### TO-DO ITEM
Can you give these rows again with "chart" changed to "graph" and everything else left as is, omitting the pictures?

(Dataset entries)
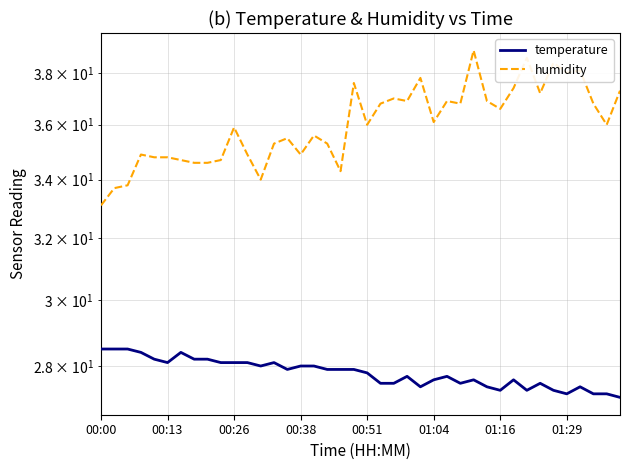

What is the sum of all temperature values?

1111.8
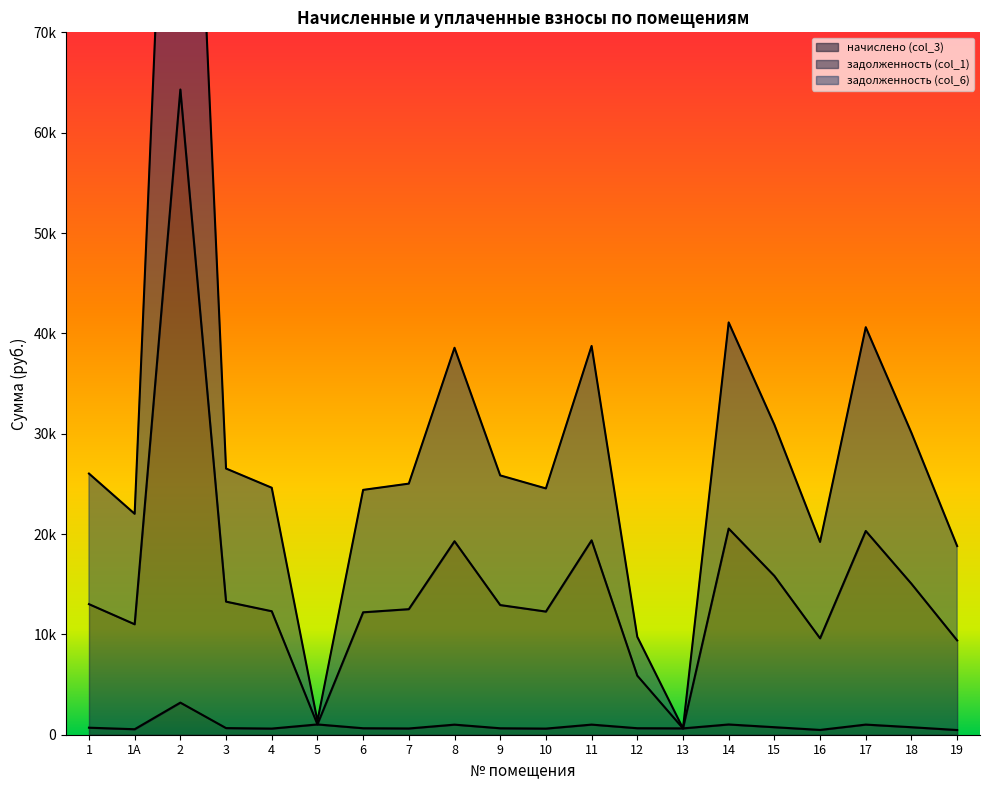

In задолженность (col_1), how many points are lower than both neighbors (excluding endpoints)?

5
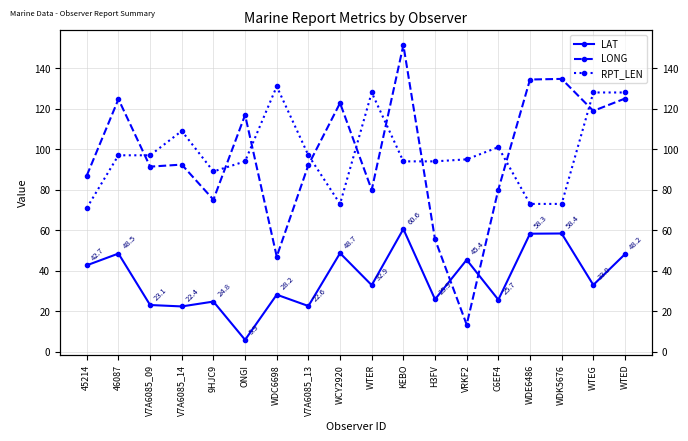

True or false: LONG has a value of 124.7 at 46087.

True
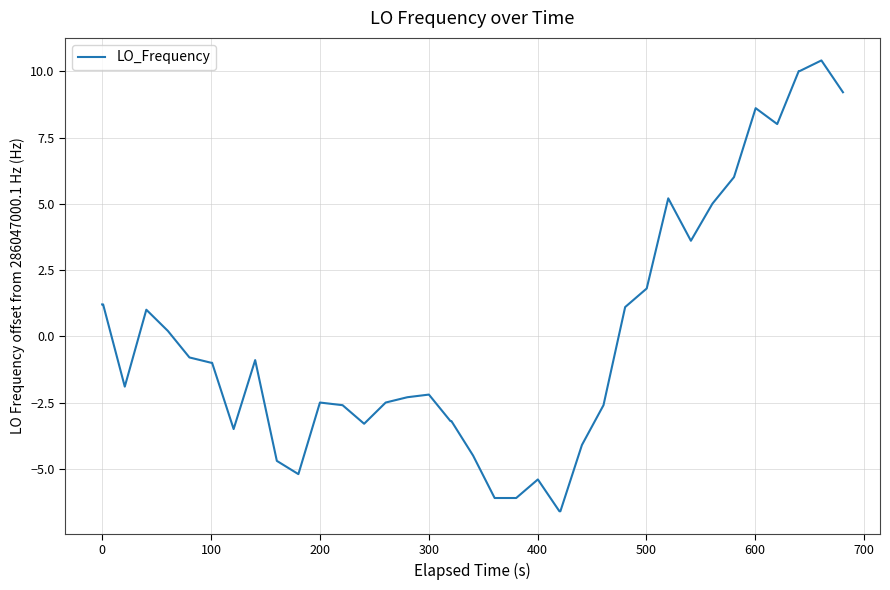

What is the minimum value shown in the chart?

-6.6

### RESPONSE AREA
What is the sum of all temperature values?

1111.8

In задолженность (col_1), how many points are lower than both neighbors (excluding endpoints)?

5

True or false: LONG has a value of 124.7 at 46087.

True

What is the minimum value shown in the graph?

-6.6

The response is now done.